しかし、30通とは1ヶ月も帰ってこないのか。寂しい。寂し過ぎる。でも、ティアにはその間、毎日ルタ皇子の真心込もった文が届く。
「えへへへへへへ」
「またその笑い方。品が無いですよ。しかし、元気になって良かったです」
「ええ、元気一杯よ。ルタ様のお妃様で皆にも良くしてもらって、世界中で1番幸せなのはティア。よって明日から張り切って働きます」
自然と鼻歌が漏れる。ティアの隣でプチラが楽しそうに体を左右に揺らす。
「来週からにして下さい。まだ鼻声ですし、喉も腫れています。で、他にはなんて?」
ティアは別の文を手元の箱から取り出した。これは龍歌しか書いてない。発音も読むのも難しい。ティアは文をアンリエッタに見せた。

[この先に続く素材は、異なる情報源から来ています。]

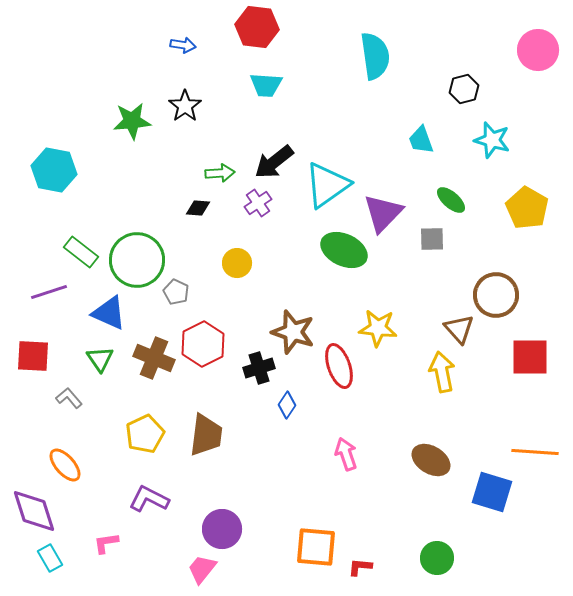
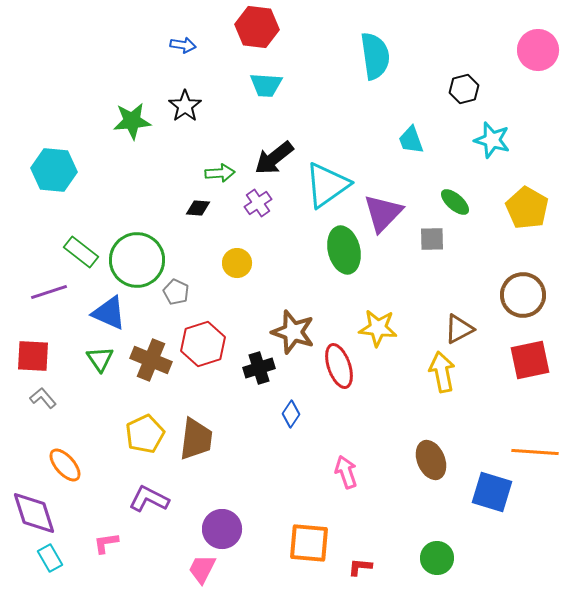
cyan trapezoid at (421, 140): moved 10 px left
black arrow at (274, 162): moved 4 px up
cyan hexagon at (54, 170): rotated 6 degrees counterclockwise
green ellipse at (451, 200): moved 4 px right, 2 px down
green ellipse at (344, 250): rotated 51 degrees clockwise
brown circle at (496, 295): moved 27 px right
brown triangle at (459, 329): rotated 44 degrees clockwise
red hexagon at (203, 344): rotated 9 degrees clockwise
red square at (530, 357): moved 3 px down; rotated 12 degrees counterclockwise
brown cross at (154, 358): moved 3 px left, 2 px down
gray L-shape at (69, 398): moved 26 px left
blue diamond at (287, 405): moved 4 px right, 9 px down
brown trapezoid at (206, 435): moved 10 px left, 4 px down
pink arrow at (346, 454): moved 18 px down
brown ellipse at (431, 460): rotated 36 degrees clockwise
purple diamond at (34, 511): moved 2 px down
orange square at (316, 547): moved 7 px left, 4 px up
pink trapezoid at (202, 569): rotated 12 degrees counterclockwise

「かくと? えはや? 最後の文は分かりますね。燃えるような想い」
「全然読み解けないからラファエに訳して貰いました。簡単に言うと……えへへへへ」
「笑ってないで教えてくださいティア様」
アンリエッタに袖を掴まれ、体を揺すられる。
「こんなに、恋い慕っていることさえ言えないのに……恋い慕っているですって。えへへへへ。それ以上に、こんなに激しく燃えるような想いだとは貴女は知らないでしょう。そういう意味だそうです」
素敵だ、素敵すぎる。両想いとは素晴らしい。
「まあ、あのルタ様がそんな……」
耐えきれなくなって、ティアは文を箱にしまい、プチラの前に置いた。両手で顔を覆う。熱い。熱すぎる。ニヤニヤ笑いが止まらない。
それから、ふと思い出す。
——夢ではありません。朝も、今も
ルタ皇子はティアにそう告げた。つまり、どういうこと? 朝も? 朝も?
「いやあああああ! アンリエッタ! アンリエッタ! 不埒でふしだらで破廉恥なのを知られてしまっているわ!」
ティアはアンリエッタに泣きついた。夢だと思い込んで、ルタ皇子にベタベタした事を話す。死活問題なのに、アンリエッタは始終楽しそうにニタニタしていた。
☆★
蜜蜂姫は毎日ルタ皇子からの文を貰いました。風邪が治り、今まで通りに働いたり、勉学や教養習得に勤しみます。
そのうち、ルタ皇子の文が届くのとほぼ同時に蜜蜂姫の元へ別の贈り物も届くようになりました。
蜜蜂姫の寝室へ、白い金平糖のようなものが投げ入れられるようになったのです。美味しそうなので食べようとした蜜蜂姫。得体の知れないものを食べるなと、アンリエッタやカールに叱られます。蜜蜂姫は謎の金平糖もどきを机の上に積み上げて飾ることにしました。
三角錐など数によってあれこれと積み上げて、折り紙の花を添えて毎日眺めます。10個目の時に、あんまりにも甘くて美味しそうに見えたので、アンリエッタやカールに隠れて、こっそり食べてしまいました。しかし、とても苦かったので、大後悔です。蜜蜂姫は謎の金平糖もどきを飾るだけにすることにしました。